Portraits of Desire

PORTRAITS OF DESIRE

ROSALIE FAVELL

Art Gallery of Ontario

June 23, 2023 to April 21, 2024

 

REVIEW BY E.R. ZAREVICH

 

Rosalie Favell collages identities in “I awoke to find my spirit had returned” (2018).

 

 

As if walking into a whimsical photo album of feminist outrage and queer coming-of-age memories, Rosalie Favell’s Portraits of Desire is full of kitsch and collage that will not fail to impress. The Winnipeg-born Métis artist of Cree and English descent proudly presents 22 photographs and three oil paintings in her 10-month solo exhibition, curated by Wanda Nanibush. 

 

Be warned: Visiting the exhibition is a bit of a mission for the average, uncoordinated visitor. One must first pass through a labyrinth of galleries to locate Favell’s two rooms, tucked away in a corner of the gallery, almost blocked by tempting arrays of Group of Sevens and other Art Gallery of Ontario (AGO) staples. Once there, prepare for a second metaphorical labyrinth through the passage of time. The nostalgia is whirling, as bold, flashy colours and sepia portraits immerse the senses. This is the overarching scheme: ocular contrasts.

 

 

Winnipeg-born artist Rosalie Favell contemplates place in “Holding Her Ground” (2021).

 

 

The first room is dedicated to Favell’s adult life, while the second room is more coordinated towards her childhood and ancestry. Walking towards a pink inkjet print depicting lesbian attraction, “Maybe I did love her that way” makes a strong impression. Same-sex love is given the teenage girl poster treatment in an absorbing collage that features the two main characters from The Children’s Hour, a film where two teachers are accused of having an affair and one of the teachers ends up hanging herself out of fear of social backlash.

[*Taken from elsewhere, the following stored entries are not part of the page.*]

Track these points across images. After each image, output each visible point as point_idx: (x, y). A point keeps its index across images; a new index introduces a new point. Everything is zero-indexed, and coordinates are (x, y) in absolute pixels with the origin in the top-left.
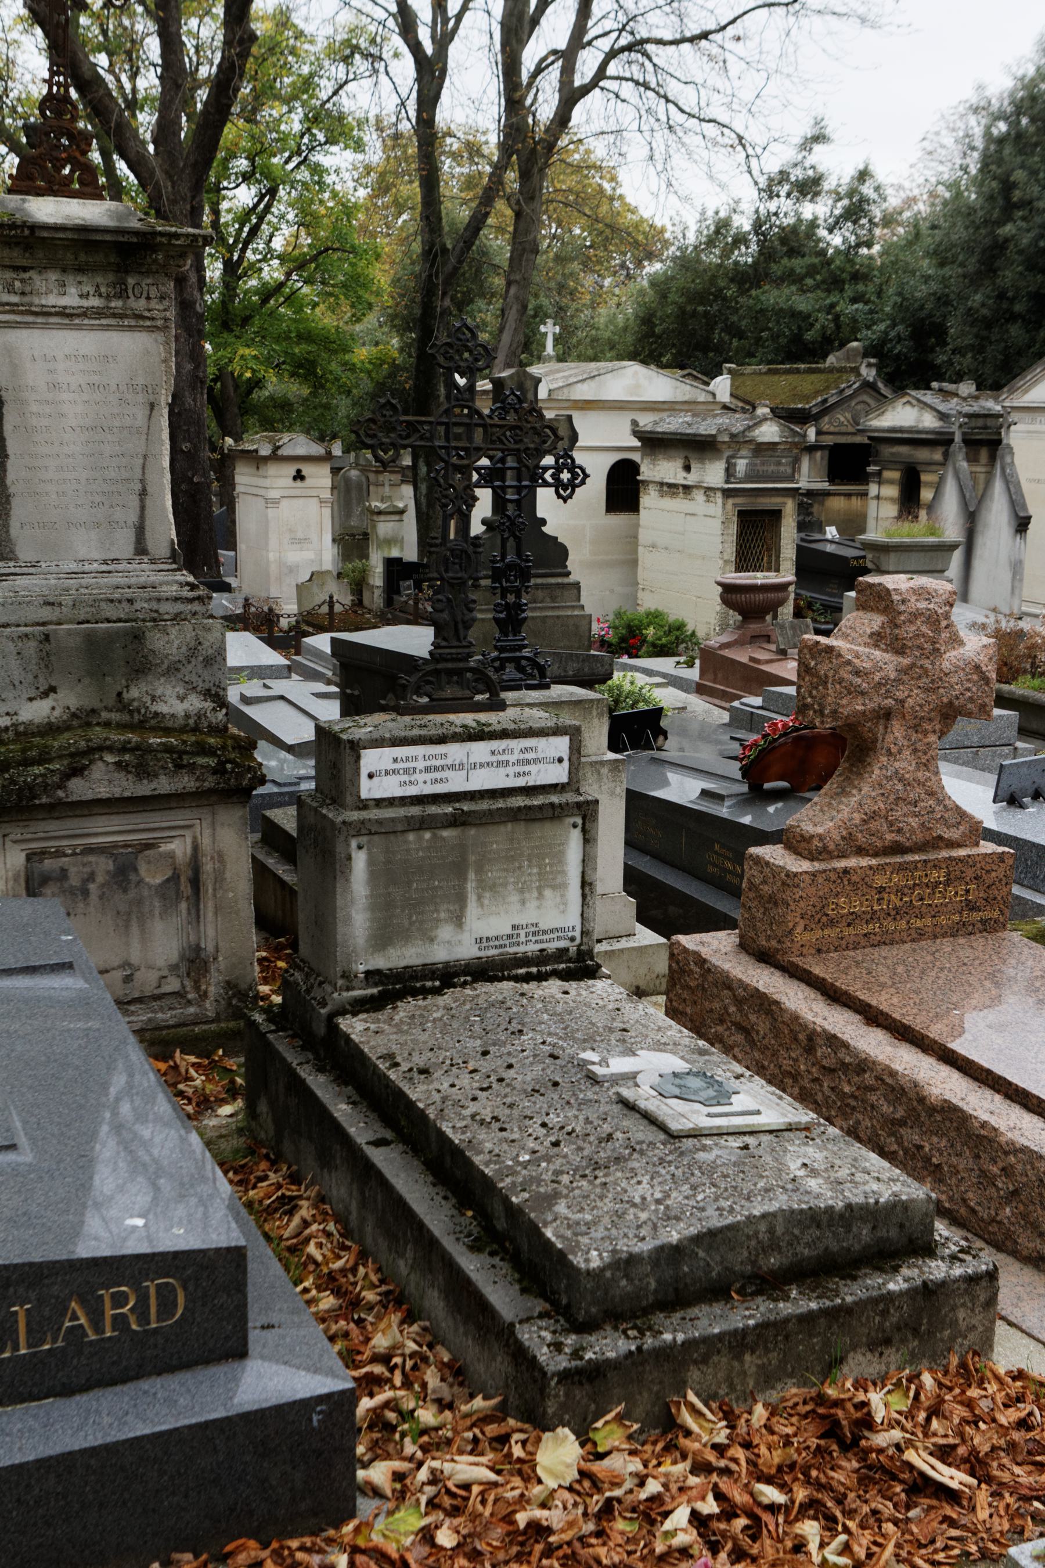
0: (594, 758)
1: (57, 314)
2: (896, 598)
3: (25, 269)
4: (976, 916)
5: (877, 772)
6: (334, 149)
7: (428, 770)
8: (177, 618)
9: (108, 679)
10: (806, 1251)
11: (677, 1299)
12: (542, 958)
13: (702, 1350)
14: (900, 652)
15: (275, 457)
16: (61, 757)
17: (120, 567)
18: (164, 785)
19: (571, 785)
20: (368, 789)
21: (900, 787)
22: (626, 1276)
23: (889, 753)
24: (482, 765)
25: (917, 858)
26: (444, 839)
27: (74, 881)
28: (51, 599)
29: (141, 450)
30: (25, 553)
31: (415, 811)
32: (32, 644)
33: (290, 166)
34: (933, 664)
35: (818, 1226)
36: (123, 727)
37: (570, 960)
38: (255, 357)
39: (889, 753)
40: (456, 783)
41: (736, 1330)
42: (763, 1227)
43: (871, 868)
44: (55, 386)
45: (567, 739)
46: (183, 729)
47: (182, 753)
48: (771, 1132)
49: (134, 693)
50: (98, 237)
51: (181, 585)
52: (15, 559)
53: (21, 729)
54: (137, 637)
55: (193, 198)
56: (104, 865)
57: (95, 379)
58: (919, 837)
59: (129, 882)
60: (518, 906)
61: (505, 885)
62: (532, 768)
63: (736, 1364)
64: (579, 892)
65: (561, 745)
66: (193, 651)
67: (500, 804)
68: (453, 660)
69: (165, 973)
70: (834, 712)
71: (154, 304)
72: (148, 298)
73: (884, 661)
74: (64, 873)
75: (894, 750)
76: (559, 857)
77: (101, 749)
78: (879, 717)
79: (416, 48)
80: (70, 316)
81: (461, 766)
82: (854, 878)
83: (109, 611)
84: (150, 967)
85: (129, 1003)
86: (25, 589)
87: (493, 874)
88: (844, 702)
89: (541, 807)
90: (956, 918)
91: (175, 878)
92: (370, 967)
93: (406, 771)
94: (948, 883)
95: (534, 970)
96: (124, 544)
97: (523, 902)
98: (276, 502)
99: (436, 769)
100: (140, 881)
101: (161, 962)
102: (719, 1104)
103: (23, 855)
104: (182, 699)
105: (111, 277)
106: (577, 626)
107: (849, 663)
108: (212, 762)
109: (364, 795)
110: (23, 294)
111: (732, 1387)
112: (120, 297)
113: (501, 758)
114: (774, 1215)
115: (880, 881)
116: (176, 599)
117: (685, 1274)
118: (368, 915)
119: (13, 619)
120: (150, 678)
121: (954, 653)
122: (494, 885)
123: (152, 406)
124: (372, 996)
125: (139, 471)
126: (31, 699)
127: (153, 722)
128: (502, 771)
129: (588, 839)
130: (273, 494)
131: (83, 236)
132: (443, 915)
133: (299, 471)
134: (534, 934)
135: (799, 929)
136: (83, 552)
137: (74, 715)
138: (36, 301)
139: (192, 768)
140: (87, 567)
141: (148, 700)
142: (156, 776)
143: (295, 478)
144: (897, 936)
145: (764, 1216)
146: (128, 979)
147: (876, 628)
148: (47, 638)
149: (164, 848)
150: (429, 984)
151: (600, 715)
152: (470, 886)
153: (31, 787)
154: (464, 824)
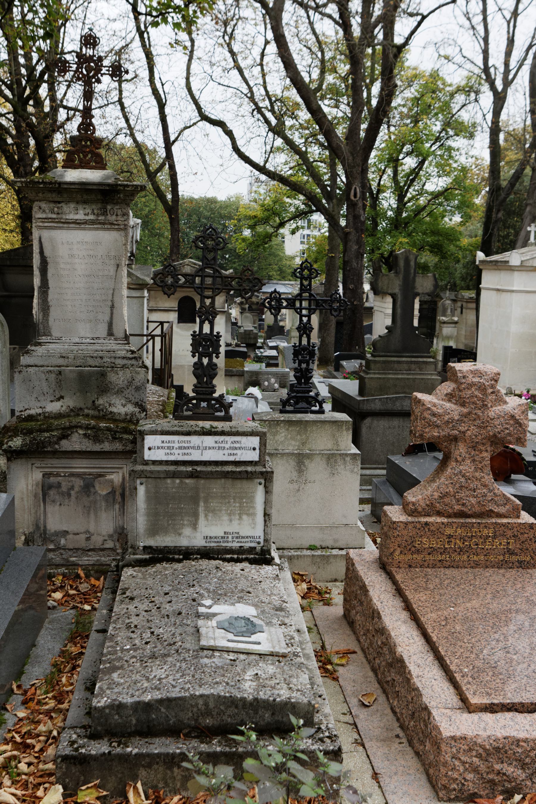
0: (342, 452)
1: (73, 223)
2: (459, 375)
3: (59, 202)
4: (514, 558)
5: (449, 470)
6: (457, 138)
7: (180, 448)
8: (124, 367)
9: (88, 394)
10: (229, 720)
11: (148, 731)
12: (241, 551)
13: (151, 760)
14: (463, 405)
16: (57, 429)
17: (100, 341)
18: (107, 446)
19: (261, 462)
20: (148, 455)
21: (463, 480)
22: (118, 714)
23: (457, 461)
24: (210, 448)
25: (474, 521)
26: (186, 484)
27: (64, 489)
29: (112, 287)
30: (55, 333)
31: (172, 468)
32: (53, 375)
33: (433, 148)
34: (483, 413)
35: (236, 707)
36: (93, 417)
38: (408, 243)
39: (457, 461)
40: (196, 456)
41: (168, 754)
42: (201, 702)
43: (443, 523)
44: (72, 256)
45: (258, 438)
46: (124, 421)
47: (116, 432)
48: (260, 655)
49: (101, 401)
50: (90, 187)
51: (127, 351)
52: (51, 335)
54: (103, 375)
55: (363, 164)
56: (78, 483)
57: (91, 253)
58: (477, 509)
59: (90, 492)
60: (228, 522)
61: (220, 511)
62: (239, 452)
63: (169, 772)
64: (263, 519)
65: (255, 441)
66: (130, 383)
67: (219, 469)
68: (204, 394)
69: (106, 538)
70: (421, 436)
71: (119, 218)
72: (117, 215)
73: (453, 410)
74: (59, 485)
75: (459, 459)
76: (252, 499)
77: (76, 427)
78: (452, 440)
79: (493, 87)
80: (78, 223)
82: (432, 528)
83: (91, 362)
84: (99, 534)
85: (89, 550)
86: (53, 349)
87: (213, 504)
88: (427, 430)
89: (240, 472)
90: (501, 558)
91: (113, 492)
93: (169, 448)
94: (495, 537)
95: (236, 556)
96: (102, 330)
97: (231, 521)
99: (185, 448)
100: (96, 492)
101: (104, 533)
102: (243, 636)
103: (41, 474)
104: (124, 406)
105: (99, 206)
107: (429, 409)
108: (131, 437)
109: (146, 458)
110: (58, 214)
111: (166, 784)
112: (103, 214)
113: (220, 445)
114: (208, 696)
115: (448, 531)
116: (124, 358)
117: (153, 719)
118: (145, 518)
119: (46, 363)
120: (108, 395)
121: (499, 407)
122: (214, 510)
123: (118, 266)
124: (146, 559)
125: (111, 296)
126: (52, 401)
127: (110, 416)
128: (221, 452)
129: (268, 491)
131: (83, 187)
132: (186, 522)
134: (237, 538)
135: (397, 552)
137: (72, 410)
138: (64, 217)
139: (121, 439)
140: (84, 341)
141: (107, 405)
142: (103, 442)
144: (461, 564)
145: (201, 696)
146: (88, 539)
147: (449, 391)
148: (60, 373)
149: (108, 477)
150: (177, 557)
151: (347, 430)
152: (201, 509)
153: (43, 442)
154: (197, 477)
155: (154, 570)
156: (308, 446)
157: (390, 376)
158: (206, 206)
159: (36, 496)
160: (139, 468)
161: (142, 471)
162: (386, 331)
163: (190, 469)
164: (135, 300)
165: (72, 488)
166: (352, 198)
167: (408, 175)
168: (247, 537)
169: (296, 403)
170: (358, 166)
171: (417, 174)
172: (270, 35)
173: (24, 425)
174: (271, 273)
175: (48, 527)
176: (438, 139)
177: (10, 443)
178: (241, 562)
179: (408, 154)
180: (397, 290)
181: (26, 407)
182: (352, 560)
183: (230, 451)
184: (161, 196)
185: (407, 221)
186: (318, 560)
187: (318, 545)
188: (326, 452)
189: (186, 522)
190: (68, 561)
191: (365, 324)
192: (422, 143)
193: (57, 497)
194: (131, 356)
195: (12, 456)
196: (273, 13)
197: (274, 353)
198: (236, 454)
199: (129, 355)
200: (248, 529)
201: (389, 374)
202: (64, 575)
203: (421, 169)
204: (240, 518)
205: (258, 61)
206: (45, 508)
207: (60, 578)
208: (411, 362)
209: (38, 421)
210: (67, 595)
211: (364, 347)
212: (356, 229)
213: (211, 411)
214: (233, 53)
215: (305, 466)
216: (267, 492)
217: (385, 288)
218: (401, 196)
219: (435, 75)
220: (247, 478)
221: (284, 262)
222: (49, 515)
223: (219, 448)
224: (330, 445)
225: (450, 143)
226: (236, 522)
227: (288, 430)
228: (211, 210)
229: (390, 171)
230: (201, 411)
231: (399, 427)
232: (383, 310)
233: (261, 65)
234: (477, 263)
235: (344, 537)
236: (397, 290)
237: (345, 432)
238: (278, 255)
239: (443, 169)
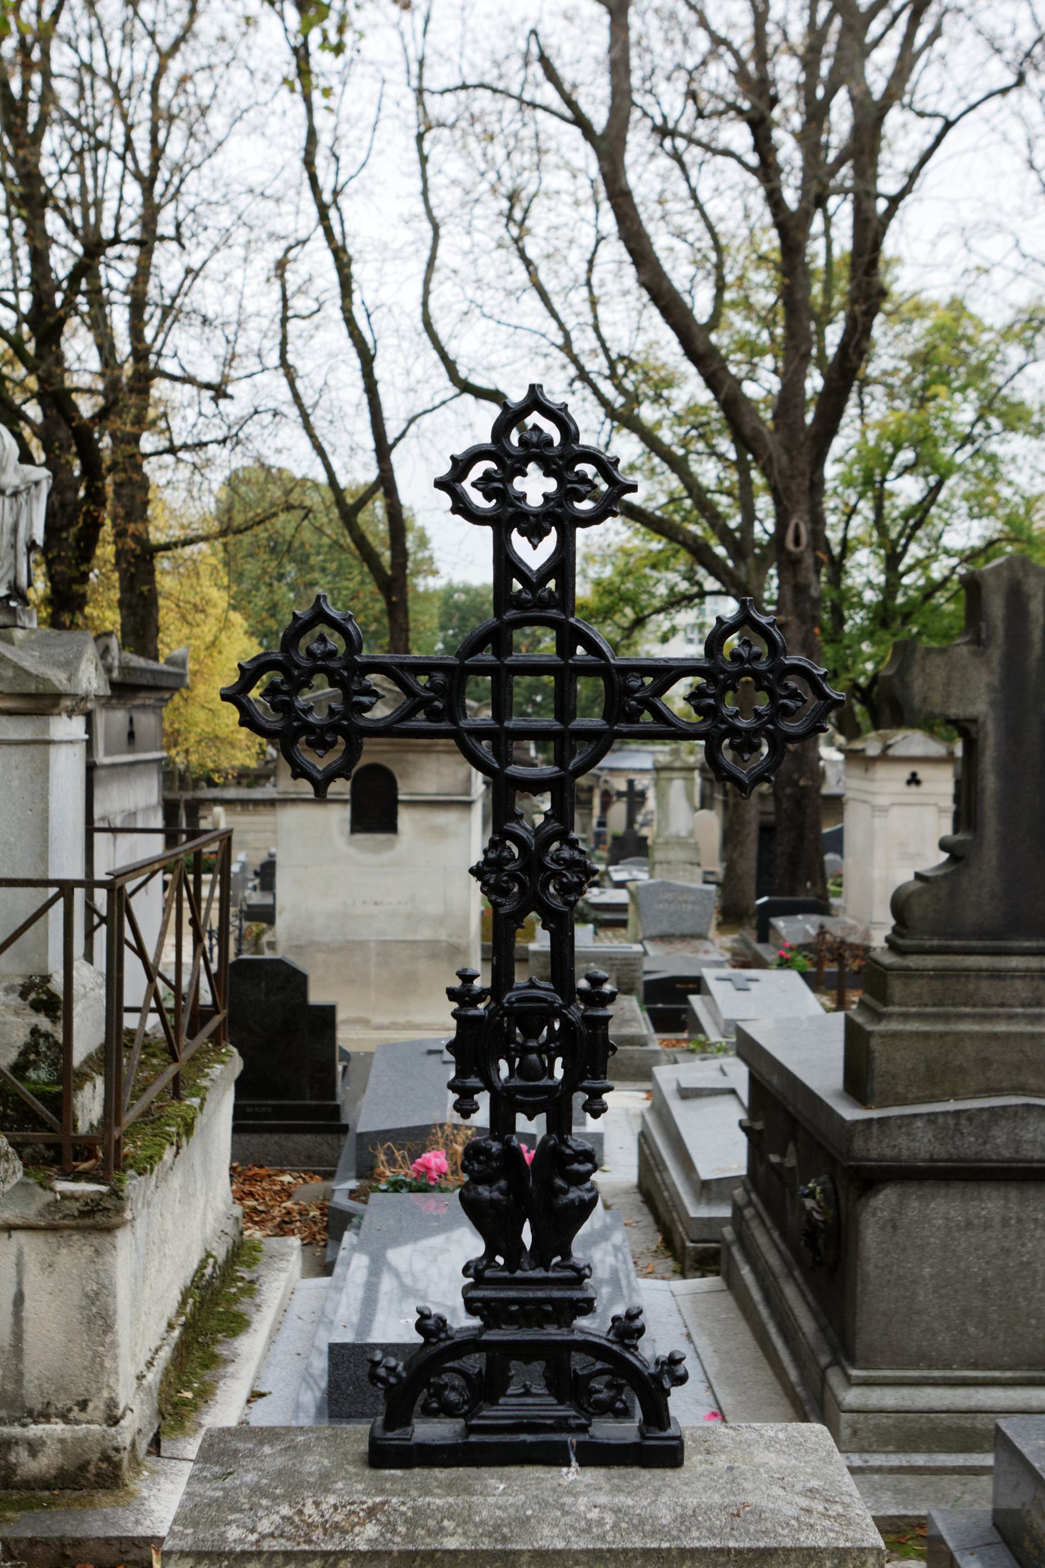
6: (1010, 436)
15: (885, 757)
55: (813, 473)
98: (885, 810)
130: (882, 801)
133: (914, 775)
143: (909, 782)
162: (944, 856)
164: (17, 754)
166: (790, 545)
167: (906, 517)
170: (802, 475)
171: (927, 511)
172: (609, 222)
176: (968, 439)
179: (907, 469)
180: (979, 705)
184: (368, 555)
185: (906, 610)
191: (826, 830)
192: (935, 445)
196: (604, 146)
197: (620, 896)
201: (961, 1017)
203: (933, 501)
205: (583, 278)
211: (824, 882)
212: (801, 617)
214: (528, 263)
217: (936, 698)
218: (892, 561)
219: (957, 307)
225: (993, 446)
229: (866, 508)
231: (1005, 1222)
232: (868, 797)
233: (588, 283)
236: (979, 705)
239: (980, 506)
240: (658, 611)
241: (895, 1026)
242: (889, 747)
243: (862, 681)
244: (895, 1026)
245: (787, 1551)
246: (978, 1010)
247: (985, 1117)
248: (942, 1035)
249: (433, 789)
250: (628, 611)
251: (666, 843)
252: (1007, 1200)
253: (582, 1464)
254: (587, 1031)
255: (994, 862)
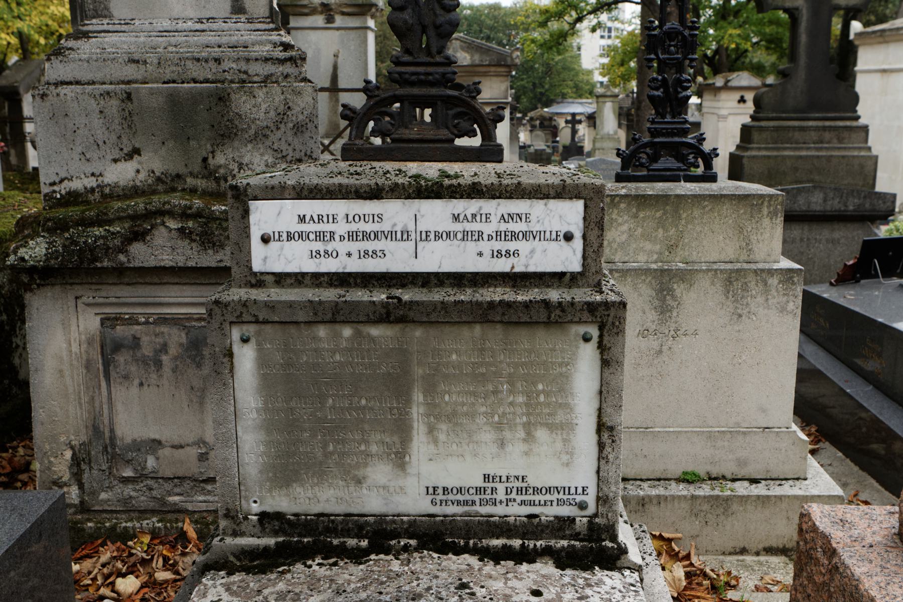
0: (760, 266)
7: (352, 236)
8: (267, 80)
12: (531, 527)
15: (726, 87)
16: (120, 219)
17: (215, 26)
19: (589, 274)
20: (263, 259)
24: (438, 236)
26: (372, 339)
27: (147, 350)
28: (136, 57)
31: (330, 295)
32: (115, 102)
37: (576, 536)
38: (739, 35)
40: (398, 259)
45: (579, 205)
49: (220, 159)
51: (275, 45)
52: (110, 16)
53: (107, 191)
54: (222, 99)
56: (176, 338)
60: (494, 449)
61: (472, 415)
64: (594, 438)
65: (570, 214)
67: (466, 295)
76: (561, 384)
77: (161, 213)
81: (405, 235)
83: (195, 71)
86: (113, 45)
87: (450, 398)
89: (527, 305)
92: (268, 509)
95: (517, 543)
97: (502, 444)
99: (366, 236)
103: (98, 319)
106: (862, 167)
113: (469, 227)
116: (266, 60)
118: (262, 436)
119: (98, 76)
120: (236, 143)
122: (454, 413)
124: (266, 549)
126: (115, 161)
128: (472, 247)
129: (608, 361)
130: (724, 112)
132: (374, 448)
133: (742, 97)
134: (519, 491)
136: (177, 11)
137: (159, 179)
140: (181, 25)
141: (235, 167)
143: (739, 102)
146: (203, 457)
150: (352, 542)
151: (773, 215)
152: (417, 412)
154: (402, 320)
155: (281, 586)
156: (681, 253)
157: (786, 153)
158: (488, 13)
159: (88, 366)
160: (237, 294)
161: (245, 304)
163: (381, 296)
164: (353, 34)
165: (164, 348)
168: (549, 490)
169: (654, 159)
173: (61, 213)
174: (565, 91)
175: (119, 433)
177: (22, 252)
178: (531, 561)
181: (63, 175)
182: (826, 538)
183: (497, 245)
185: (737, 8)
186: (706, 507)
187: (702, 471)
188: (723, 266)
189: (374, 448)
190: (163, 502)
193: (133, 368)
194: (282, 55)
195: (32, 279)
198: (516, 253)
199: (279, 54)
200: (558, 469)
201: (785, 149)
202: (154, 534)
204: (529, 437)
206: (110, 393)
207: (146, 539)
208: (824, 128)
209: (88, 202)
210: (151, 583)
213: (444, 133)
215: (674, 297)
216: (605, 363)
220: (548, 323)
221: (581, 77)
222: (119, 407)
223: (466, 236)
224: (730, 250)
226: (516, 448)
227: (635, 216)
228: (495, 17)
230: (413, 132)
231: (802, 240)
232: (716, 111)
234: (852, 37)
235: (761, 455)
237: (766, 221)
238: (574, 69)
240: (590, 13)
241: (754, 153)
242: (729, 81)
243: (709, 52)
244: (754, 153)
245: (754, 195)
246: (794, 145)
247: (795, 191)
248: (776, 157)
249: (488, 96)
250: (574, 13)
251: (602, 138)
252: (803, 230)
253: (685, 181)
254: (690, 39)
255: (803, 77)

Also featured are the sapphic warriors from Xena: Warrior Princess and a photoshopped childhood photo of Favell in the corner, ultimately depicting an utterly delighted young girl happy to be in the same frame of women loving other women, in spite of the tragedies. This is Favell, proud to be queer. 

 

Some visitors may judge Favell’s pieces as juvenile, or too reminiscent of an amateur graphic designer’s early photoshop attempts. However, this aesthetic is clearly deliberate. The culmination of works, addressing the past and the present of an unconventional life, appear as an amalgamation attempting to answer a question of self and temporality: “Who are you now, and who were you?” If visually perfect, the pieces would lose their main theme, which is the absolute chaos of growing into an adult navigating sexuality, social injustice, and finding inspiration in an increasingly lusterless world.

 

 

Sapphic love is remembered and revered in Rosalie Favell’s “Maybe I did love her that way” (2003).

 

 

In the collage, “If only you could love me the way I am,” Favell, seated on a chair, wears a suit with scissors in hand and strands of black hair encircling her on the ground. The phrase and visual performance projects her queer Métis subjectivity onto the viewer, as if to tell us that we cannot handle all that she is.

 

Indeed, it is this line that will ruminate in a visitor’s mind as they reflect on the recent news of curator Nanibush’s departure from the AGO, the first curator of Canadian and Indigenous art at the gallery. The news shocked the Canadian art world, and was linked to a leaked letter accusing Nanibush of “posting inflammatory, inaccurate rants against Israel.” 

 

 

In her self-portrait entitled “If only you could love me the way I am” (2018), artist Rosalie Favell references Frida Kahlo’s Self-Portrait with Cropped Hair (1940), in which the Mexican bisexual painter depicted herself as an androgynous figure after her divorce.

 

 

The letter, verified by Hyperallergic and The Global and Mail, was sent to the AGO on Oct. 16 by Israel Museums and Arts, Canada. It accuses Nanibush of hate speech, citing her 2006 article in the now-defunct Canadian Art magazine where she wrote: “Colonization, whether in Canada or Palestine, marks a before and after where identity is radically altered by loss.”

 

A public open letter published by the Toronto-based Indigenous Curatorial Collective entitled “Let Wanda Speak” calls on the AGO to let Nanibush speak freely about the circumstances regarding her departure. 

 

Reflecting back on Favell’s exhibition, the importance of Indigenous sovereignty and self-representation are abundantly clear. The phrase, “If only you could love me the way I am” echoes as a call against censorship and the violence of colonial institutions.

 

 


 

E.R. Zarevich is a writer from Burlington, Ontario. Her literary criticism can be found in Atlantic Books, Shrapnel Magazine, and Mangoprism, among others.